En América Latina el retorno de la democracia trajo consigo el reconocimiento de la ciudadanía y de los derechos políticos intrínsecos, pero no trajo igualdad y prosperidad como cabría esperar: en un contexto de profundas desigualdades los grupos que controlaban los recursos (el poder económico) asumieron el control de las instituciones generales (el poder político) en interés propio. La riqueza se re-concentró en las élites y las crisis -como la financiera- se transfirieron a los ciudadanos.   


El secuestro democrático ocasionó desafección política y finalmente clamor ciudadano. En justicia, aquella “política” junto con el ajuste neoliberal, son el germen de la irrupción de partidos de corte popular en el escenario político de la región. Allá donde los nuevos actores asumieron responsabilidades de gobierno se fortaleció el Estado, se plantearon reformas fiscales en clave de equidad y se activaron programas sociales para mejorar la distribución de la riqueza. En Ecuador, la Asamblea de Montecristi inició una senda de reducción de desigualdades que en el ámbito tributario tuvo como hitos fundamentales la Ley de Equidad (2007) y la consagración de los principios de generalidad, capacidad económica, progresividad y suficiencia (artículo 300 de la Constitución).

Luego de un tiempo de vigencia de estas leyes hay indicadores que señalan un cierto estancamiento de la brecha de desigualdad en los últimos dos años.

Merecería la pena volver a aquellos principios impositivos, poner bajo su foco la estructura de ingresos públicos y revisar el potencial de los impuestos como instrumentos para redistribuir riqueza y remediar desigualdad. En una mirada general llama la atención que pese a los avances de la imposición directa la recaudación tributaria sigue pivotando sobre los impuestos indirectos al consumo -una constante que se observa en toda la región-, que las termitas fiscales taladran la lógica interna del sistema tributario y que la evasión y el fraude permanecen en niveles altos pese a los esfuerzos dedicados en los últimos años. El resultado es un «coctel de inequidad» que explica la nula incidencia de la estructura impositiva para reducir la desigualdad y del que se deduce la existencia de un amplio espacio para honrar la priorización constitucional de impuestos directos y progresivos.

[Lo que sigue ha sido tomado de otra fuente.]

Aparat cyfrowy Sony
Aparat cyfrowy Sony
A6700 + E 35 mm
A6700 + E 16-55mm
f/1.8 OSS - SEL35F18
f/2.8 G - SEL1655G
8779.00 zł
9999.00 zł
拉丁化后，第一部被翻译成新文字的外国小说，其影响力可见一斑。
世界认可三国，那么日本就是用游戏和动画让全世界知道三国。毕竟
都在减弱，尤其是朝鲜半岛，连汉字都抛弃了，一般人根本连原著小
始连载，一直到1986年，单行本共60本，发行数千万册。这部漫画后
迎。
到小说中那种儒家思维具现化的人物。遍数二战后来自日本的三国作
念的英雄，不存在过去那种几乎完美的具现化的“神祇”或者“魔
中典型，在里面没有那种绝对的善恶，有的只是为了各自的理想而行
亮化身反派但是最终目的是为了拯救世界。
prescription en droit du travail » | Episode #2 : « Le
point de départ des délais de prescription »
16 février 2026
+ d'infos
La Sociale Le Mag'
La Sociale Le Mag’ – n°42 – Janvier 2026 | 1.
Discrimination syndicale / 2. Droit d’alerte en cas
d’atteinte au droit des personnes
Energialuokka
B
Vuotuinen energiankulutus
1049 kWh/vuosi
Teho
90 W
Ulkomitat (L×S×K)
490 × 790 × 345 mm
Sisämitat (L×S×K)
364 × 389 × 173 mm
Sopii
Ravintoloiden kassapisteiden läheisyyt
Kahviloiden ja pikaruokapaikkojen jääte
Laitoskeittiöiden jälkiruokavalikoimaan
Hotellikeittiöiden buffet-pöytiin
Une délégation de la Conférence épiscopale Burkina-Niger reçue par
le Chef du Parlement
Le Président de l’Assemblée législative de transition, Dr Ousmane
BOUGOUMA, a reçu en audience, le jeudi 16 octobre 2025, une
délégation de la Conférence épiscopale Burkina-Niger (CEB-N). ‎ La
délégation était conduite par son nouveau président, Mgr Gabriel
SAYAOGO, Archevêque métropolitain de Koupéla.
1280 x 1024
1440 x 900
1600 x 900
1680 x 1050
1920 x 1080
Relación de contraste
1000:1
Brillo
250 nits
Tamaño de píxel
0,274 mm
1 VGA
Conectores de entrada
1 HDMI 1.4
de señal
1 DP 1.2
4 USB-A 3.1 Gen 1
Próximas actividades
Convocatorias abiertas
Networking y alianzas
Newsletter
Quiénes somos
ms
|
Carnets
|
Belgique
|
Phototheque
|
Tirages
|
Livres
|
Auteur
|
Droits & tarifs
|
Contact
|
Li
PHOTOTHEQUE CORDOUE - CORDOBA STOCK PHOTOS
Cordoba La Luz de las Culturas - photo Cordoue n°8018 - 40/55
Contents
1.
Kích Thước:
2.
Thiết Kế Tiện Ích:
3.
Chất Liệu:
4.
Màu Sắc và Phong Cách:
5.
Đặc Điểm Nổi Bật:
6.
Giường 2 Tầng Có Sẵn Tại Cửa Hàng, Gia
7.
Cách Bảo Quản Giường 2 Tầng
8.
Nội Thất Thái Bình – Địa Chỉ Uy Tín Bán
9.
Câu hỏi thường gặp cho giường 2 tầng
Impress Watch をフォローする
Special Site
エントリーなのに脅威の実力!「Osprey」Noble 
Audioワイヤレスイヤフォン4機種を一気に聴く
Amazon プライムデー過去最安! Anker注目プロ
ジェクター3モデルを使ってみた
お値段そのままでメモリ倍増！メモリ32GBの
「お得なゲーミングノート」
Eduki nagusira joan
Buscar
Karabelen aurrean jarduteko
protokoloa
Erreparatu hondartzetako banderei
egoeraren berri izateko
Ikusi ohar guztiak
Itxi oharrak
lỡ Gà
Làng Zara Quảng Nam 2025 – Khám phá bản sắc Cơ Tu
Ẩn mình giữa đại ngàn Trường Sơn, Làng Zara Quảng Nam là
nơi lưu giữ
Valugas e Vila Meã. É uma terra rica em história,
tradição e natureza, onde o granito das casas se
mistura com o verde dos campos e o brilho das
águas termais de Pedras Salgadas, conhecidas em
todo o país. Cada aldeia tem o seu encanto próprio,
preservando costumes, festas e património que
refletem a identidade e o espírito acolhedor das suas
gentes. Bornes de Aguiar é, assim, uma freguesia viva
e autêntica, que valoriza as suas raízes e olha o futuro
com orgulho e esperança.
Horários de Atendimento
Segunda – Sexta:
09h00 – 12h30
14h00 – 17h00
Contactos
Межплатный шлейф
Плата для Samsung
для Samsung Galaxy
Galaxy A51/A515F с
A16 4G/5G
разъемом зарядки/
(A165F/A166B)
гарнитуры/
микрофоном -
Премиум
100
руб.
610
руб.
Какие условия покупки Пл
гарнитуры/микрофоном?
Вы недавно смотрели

Ahora bien, para ser rigurosos es necesario aclarar que el gasto social sí reduce la desigualdad de forma significativa y son precisamente los impuestos los que nutren el presupuesto de gasto social. Explicado en otros términos: un deficiente diseño impositivo (incluso con características regresivas) servirá para reducir desigualdad en función de las políticas sociales que financien. Lo deseable, empero, es que el diseño de unos (ingresos) y otros (gastos) cumplan criterios de justicia y velen por un adecuado equilibrio de intereses.

Conviene, pues, seguir pensando en las claves para satisfacer las necesidades comunes desde esquemas redistributivos por la vía de los ingresos. Conviene profundizar en aquellos principios y permanecer alerta a las formas camaleónicas que adoptan las élites tradicionales para interceder (la agenda tributaria suele estar en el punto de mira de los grupos de presión). No hay nada que les convenga más que la máxima lampedusiana de cambiar para que nada cambie. Nada más apetecible a esta lógica que preservar el statu quo mediante revoluciones inconclusas.